Developing a Business Plan
Once you've gone through the process above and identified what appears to be the right business for you, the final "gut check" is to write a business plan. Treat it as if you were presenting it to a bank for financing. Include sections for strengths, weaknesses, opportunities, and threats (SWOT analysis), and set clear goals for what your business needs to achieve, by when, and how you will get there.
Even if you don't intend to seek outside financing, taking the time to write a business plan forces you to focus on critical issues. This discipline will help you look at your idea through objective and realistic eyes. If your idea passes the business plan test, you can be reasonably confident it's the right business for you. If you feel hesitant, uncertain, or unsure after this exercise, either conduct more research (if the hesitancy is due to a lack of information) or discard the idea (if you don't think it will succeed). If that happens, simply repeat the research and planning steps until you find an idea and a business plan you're confident will work!

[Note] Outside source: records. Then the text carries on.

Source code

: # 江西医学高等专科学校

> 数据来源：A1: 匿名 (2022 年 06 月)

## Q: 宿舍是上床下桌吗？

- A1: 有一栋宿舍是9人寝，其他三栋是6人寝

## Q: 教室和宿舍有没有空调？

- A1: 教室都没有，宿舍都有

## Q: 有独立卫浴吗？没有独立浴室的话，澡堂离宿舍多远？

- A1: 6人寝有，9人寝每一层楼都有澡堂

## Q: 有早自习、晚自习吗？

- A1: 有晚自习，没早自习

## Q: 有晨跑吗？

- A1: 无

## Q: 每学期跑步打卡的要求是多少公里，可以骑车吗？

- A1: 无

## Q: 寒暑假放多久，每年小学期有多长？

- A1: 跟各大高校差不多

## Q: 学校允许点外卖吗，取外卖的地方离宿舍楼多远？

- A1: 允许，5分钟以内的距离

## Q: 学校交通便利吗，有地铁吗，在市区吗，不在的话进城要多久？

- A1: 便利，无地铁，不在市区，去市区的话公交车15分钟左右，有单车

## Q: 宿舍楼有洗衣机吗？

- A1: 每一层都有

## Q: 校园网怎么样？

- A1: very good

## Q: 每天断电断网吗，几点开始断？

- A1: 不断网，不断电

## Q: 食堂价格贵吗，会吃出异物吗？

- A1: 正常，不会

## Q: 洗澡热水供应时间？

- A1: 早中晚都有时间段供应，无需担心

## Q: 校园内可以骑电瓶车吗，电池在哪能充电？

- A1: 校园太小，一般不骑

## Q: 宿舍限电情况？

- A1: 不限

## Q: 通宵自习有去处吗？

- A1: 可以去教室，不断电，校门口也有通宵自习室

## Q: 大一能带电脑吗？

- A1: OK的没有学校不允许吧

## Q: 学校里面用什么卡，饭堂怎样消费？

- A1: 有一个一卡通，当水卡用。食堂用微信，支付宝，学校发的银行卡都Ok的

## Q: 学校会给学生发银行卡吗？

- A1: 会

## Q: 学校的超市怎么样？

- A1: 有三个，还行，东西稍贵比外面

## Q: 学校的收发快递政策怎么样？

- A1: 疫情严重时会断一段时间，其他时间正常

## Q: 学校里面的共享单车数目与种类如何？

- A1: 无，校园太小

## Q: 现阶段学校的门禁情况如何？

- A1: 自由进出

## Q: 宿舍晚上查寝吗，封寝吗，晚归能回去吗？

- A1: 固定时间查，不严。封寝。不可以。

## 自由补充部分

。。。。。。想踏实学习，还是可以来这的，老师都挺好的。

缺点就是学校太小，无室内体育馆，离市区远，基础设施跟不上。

While it can be frustrating to wait once you've decided to start a home business, this is truly a situation where patience pays off. By taking a methodical, systematic, and disciplined approach to identifying the right home business for you, you give your venture the best possible chance for long-term survival and can avoid costly mistakes along the way. So, if you're ready to step into the world of home-based business and profits, start with careful planning.